Let’s discuss journalism and traditional medicine in China with Carole Isoux, a correspondent in South west Asia since ten years, previously correspondent in China for many French media outlets such as BFM TV, Ouest France, L’Obs and Europe 1 and for international media institutions such as South China Morning Post.
She is also the head of the Thai department of the Union of International Francophone Press.
Based in Bangkok for 10 years, Carole Isoux specializes in health topics in Southeast Asia.
After obtaining an EU scholarship, she focused on traditional medicine news.
Carole Isoux – Journalist – Thaïlande
Traditional medicine here in Asia is a medical branch. Even inside a hospital fitted with modern western equipment, there is always a Chinese medicine ward and the two wards work together.
For example, around 90 % of Covid patients received traditional Chinese medicine treatment, as a therapy on its own or associated with modern treatment.
This type of medicine is less expensive, and in some poor countries such as Laos or certain African countries, this traditional medicine is largely integrated in standard medical practices, whereas from a western perspective, this medicine is not recognized as such.
In 2019, the World Health Organization devoted a section to traditional Chinese medicine.
Carole Isoux – Journalist – Thaïlande
This offered visibility and a regulatory framework to this discipline, which was met with great scepticism by western practitioners who described it as mysticism backed by some states. People oppose it strongly, for financial motives but also for political and cultural reasons.
A medical discipline always hides a train of thought, a way of viewing the word. The Chinese medicine which is gaining momentum in the world, reflects also the Chinese mentality and the Chinese culture, which are expanding their influence.
This is a very delicate issue, specifically now.
Carole Isoux devotes 60% of her work time to reading related works.
Carole Isoux – Journalist – Thaïlande
I tried choosing experts capable of explaining their discipline in simple terms, easy to understand by a western audience who has its own references.
I often chose practitioners who’ve built a dual background both in western medicine and traditional Chinese medicine.
TCM is a discipline that is 5000 years old but it is still poorly understood in the Western world
The difficulty with surveys on TCM lies in bringing back tangible proof.
Carole Isoux – Journalist – Thaïlande
For instance, if we criticize a product or a drug or a vaccine this often leads to consequences because the big labs don’t like to be the object of bad publicity.

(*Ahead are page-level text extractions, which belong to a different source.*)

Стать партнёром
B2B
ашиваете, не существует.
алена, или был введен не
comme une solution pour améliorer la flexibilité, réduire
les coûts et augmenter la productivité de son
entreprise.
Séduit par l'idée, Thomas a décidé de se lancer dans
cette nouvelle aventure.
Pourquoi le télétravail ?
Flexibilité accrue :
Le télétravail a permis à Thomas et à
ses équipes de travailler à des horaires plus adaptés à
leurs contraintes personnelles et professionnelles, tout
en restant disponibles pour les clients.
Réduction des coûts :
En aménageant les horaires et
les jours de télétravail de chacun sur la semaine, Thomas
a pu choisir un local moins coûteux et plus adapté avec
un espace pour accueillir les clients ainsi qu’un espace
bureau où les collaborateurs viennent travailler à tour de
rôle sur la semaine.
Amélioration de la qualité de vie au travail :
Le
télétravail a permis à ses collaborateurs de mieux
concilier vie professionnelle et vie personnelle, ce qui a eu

They have very powerful PR services.
The arguments they produce as part of the debates around Chinese medicine: “There is no mass testing that “isolate the products” – because this is how the testing procedure is done in western medicine.
But in traditional medicine, the approach is holistic.
We don’t give the same drug to the same patient, depending on his age, place of residence and his eating habits. Consequently, it’s difficult to conduct testing on a large scale. We should dismiss the argument that blames lack of testing or absence of proof, and not fall into that trap. We should instead consider the real political stakes behind these medical choices.